George Bragg, Monroe, Mich., who makes wall hangings with fused glass on copper, said he's heard from other artists that they've done well. "Everyone seems to be doing OK, " he said.
It depends, of course, he added, on how their items are priced. His pieces, for example, are more expensive, ranging from $200 to $5,000.
Bragg was enjoying the weather. He'd just spent three weeks in Chicago and had only two days where the temperature dipped below 95.
Pat and Mark Selfe, of Perrysburg, were among those out Sunday enjoying the art and the summer day.
|Overall view of the Levis Commons Art Fair
Pat Selfe said they enjoy "seeing all the talent out there."
Mark Selfe said the event shows that the community appreciates art. "People come out," he said, "it's a reflection on the community."
They show that appreciation with their wallets. "I can usually find something in a jewelry booth," Pat Selfe said.

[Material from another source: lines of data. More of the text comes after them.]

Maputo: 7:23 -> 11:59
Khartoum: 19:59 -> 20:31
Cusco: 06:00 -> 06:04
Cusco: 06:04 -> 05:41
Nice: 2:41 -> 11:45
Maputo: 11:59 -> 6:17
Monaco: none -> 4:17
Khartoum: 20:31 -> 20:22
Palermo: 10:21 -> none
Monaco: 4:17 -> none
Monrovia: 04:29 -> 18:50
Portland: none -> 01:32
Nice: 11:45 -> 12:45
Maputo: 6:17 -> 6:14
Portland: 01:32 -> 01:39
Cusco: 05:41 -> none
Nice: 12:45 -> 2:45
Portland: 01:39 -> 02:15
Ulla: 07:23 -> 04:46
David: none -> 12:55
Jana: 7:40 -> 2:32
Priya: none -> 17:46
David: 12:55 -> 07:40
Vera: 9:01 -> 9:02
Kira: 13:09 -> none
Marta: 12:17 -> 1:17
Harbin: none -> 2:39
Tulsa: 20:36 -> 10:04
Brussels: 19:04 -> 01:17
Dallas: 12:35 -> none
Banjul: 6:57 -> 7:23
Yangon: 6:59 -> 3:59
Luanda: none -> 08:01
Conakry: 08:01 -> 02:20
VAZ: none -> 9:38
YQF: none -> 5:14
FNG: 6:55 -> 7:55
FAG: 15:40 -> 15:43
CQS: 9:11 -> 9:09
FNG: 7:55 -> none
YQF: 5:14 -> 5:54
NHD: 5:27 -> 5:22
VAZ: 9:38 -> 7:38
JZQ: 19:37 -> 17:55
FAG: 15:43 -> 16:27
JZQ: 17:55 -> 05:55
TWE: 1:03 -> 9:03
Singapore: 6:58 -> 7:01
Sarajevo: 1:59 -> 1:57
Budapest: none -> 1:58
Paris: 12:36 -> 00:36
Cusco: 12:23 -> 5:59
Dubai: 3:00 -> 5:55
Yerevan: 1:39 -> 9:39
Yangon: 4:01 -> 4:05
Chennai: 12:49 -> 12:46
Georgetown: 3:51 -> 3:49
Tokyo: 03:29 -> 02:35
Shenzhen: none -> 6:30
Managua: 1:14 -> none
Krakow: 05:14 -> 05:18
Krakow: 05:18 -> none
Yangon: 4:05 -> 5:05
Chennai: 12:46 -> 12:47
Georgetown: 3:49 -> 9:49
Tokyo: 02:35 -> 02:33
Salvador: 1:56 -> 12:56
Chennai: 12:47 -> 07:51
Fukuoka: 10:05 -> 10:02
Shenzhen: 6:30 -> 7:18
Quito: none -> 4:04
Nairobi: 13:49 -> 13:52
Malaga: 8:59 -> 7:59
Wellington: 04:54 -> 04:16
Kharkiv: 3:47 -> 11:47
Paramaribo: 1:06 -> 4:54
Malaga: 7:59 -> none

As Anne Sbrocchi, of Sylvania, said: "You always have to come home with a memento."
She was there with Pat Metting, of Perrysburg. They have attended the show together for many years. Metting described it as "our little Ann Arbor."
Several of the artists also show at the Ann Arbor Art Fair, she noted. "It's nice to be able to see them here."
Artists winning honorable mentions were: Alison Fox, Naperville, Ill., glass; Kim Ensch, Belleville, Mich. and Vincent Pernicao, Boyne Falls, Mich., both mixed media; and John Galbo, Saginaw, Mich., photography.